Василий приподнялся и горстями стал сыпать ершей в кипяток. Теперь ерши напоминали больших пластмассовых жуков.
— Для вкуса, — сказал Василий. — А потом вывалим.
Он лег. Лег лицом к огню и глядя в небо. Краем показалась над лесом большая белая звезда. Она шла ровно, не спеша, как хозяйка и покровительница этой ночи. Все стали смотреть на звезду, провожая полет ее глазами. А звезда, все так же не спеша, погасла, ушла в туман.
Первая уха закипела, словно по ней понесло талый дорожный снег. Деревянным ковшиком Василий стал вылавливать ершей и выбрасывать их под сосны, в траву. И ерши летели в темноте, неуклюже, как воробьи.
Теперь Василий взял голавля, согнул его дугой и осторожно, как на сковороду, посадил в кипяток.
Где-то под угором на лесной дороге послышался рев и грохот.

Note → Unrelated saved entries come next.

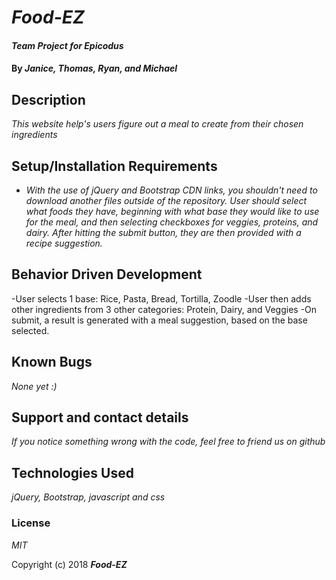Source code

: 
# _Food-EZ_

#### _Team Project for Epicodus_

#### By _**Janice, Thomas, Ryan, and Michael**_

## Description

_This website help's users figure out a meal to create from their chosen ingredients_

## Setup/Installation Requirements

* _With the use of jQuery and Bootstrap CDN links, you shouldn't need to download another files outside of the repository. User should select what foods they have, beginning with what base they would like to use for the meal, and then selecting checkboxes for veggies, proteins, and dairy. After hitting the submit button, they are then provided with a recipe suggestion._

## Behavior Driven Development

-User selects 1 base: Rice, Pasta, Bread, Tortilla, Zoodle
-User then adds other ingredients from 3 other categories: Protein, Dairy, and Veggies
-On submit, a result is generated with a meal suggestion, based on the base selected.

## Known Bugs

_None yet :)_

## Support and contact details

_If you notice something wrong with the code, feel free to friend us on github_

## Technologies Used

_jQuery, Bootstrap, javascript and css_

### License

*MIT*

Copyright (c) 2018 **_Food-EZ_**
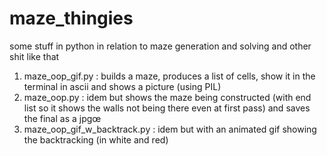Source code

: # maze_thingies
some stuff in python in relation to maze generation and solving and other shit like that

1. maze_oop_gif.py : builds a maze, produces a list of cells, show it in the terminal in ascii and shows a picture (using PIL)
2. maze_oop.py : idem but shows the maze being constructed (with end list so it shows the walls not being there even at first pass) and saves the final as a jpgœ
3. maze_oop_gif_w_backtrack.py : idem but with an animated gif showing the backtracking (in white and red)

Там по вершинам качалось длинное белое зарево.
Анна поднялась с земли и ушла к котлу.
— Кулачницы, помню, какие у нас бывали, — сказал Василий, потирая прогретые плечи. — Деревня на деревню как двинется, спасу нет. Бей куда хочешь, только кулаком. Я и то еще дрался.
— Да, это верно, — согласился Павел Петрович.
— Уж кому ты только башку не растрепывал, — сказала от кадки Анна.
— Да. Смел я был. Ничего не боялся, — с какой-то отдаленной гордостью согласился Василий. — Кому хошь на горло наступлю. Ну и мне, конечно, попадало. Помню, колом промеж лопаток хрянули. Месяца два кровью харкал.
Из лесу вышли, двинулись на угор тягачи. Они шли невидимые во тьме, но ревущие и медленно вращающие огромными белыми глазами. Угор дрогнул, глухо загудел внутри, как бы переговариваясь на своем языке с тягачами.
По ухе пошло густое молоко, заструилось и потом вдруг исчезло.
— У меня водка есть с собой. Бутылку прихватил, — сказал Павел Петрович.
— Давай ее, — сказала Анна. — Здесь за водкой далеко бегать. У меня была, да вот они с Федотом вчера выуркали.
— А через день, через два пиво подоспеет, — сказал Василий. — На отдыхе-то мы с вами и погуляем средь пива. А то они работают оба, и мне скучно бездельничать. Вот и будем дружиться на безделье.
— Ты бы уж принесла, Анна, бутылку из чемоданчика, — сказал Павел Петрович.
— Сейчас я ее, — готовно согласилась Анна. — Примоторю.
И пошла к избе в темноту.
А Василий внимательно посмотрел на Павла Петровича.
Поднялась на угор и с силой ударила в избы ослепительная полоса света, Анну, колодец, сосны, все обнажая белым огнем электричества. Тягачей видно не было, был виден только свет, но слышался рев и грохот гусениц, который нарастал, будто на деревню шел неистовый ошеломляющий праздник.
Здесь и там в этом грохоте и свете проносились комары. Они сверкали, как мелкие осколки разлетевшейся бутылки.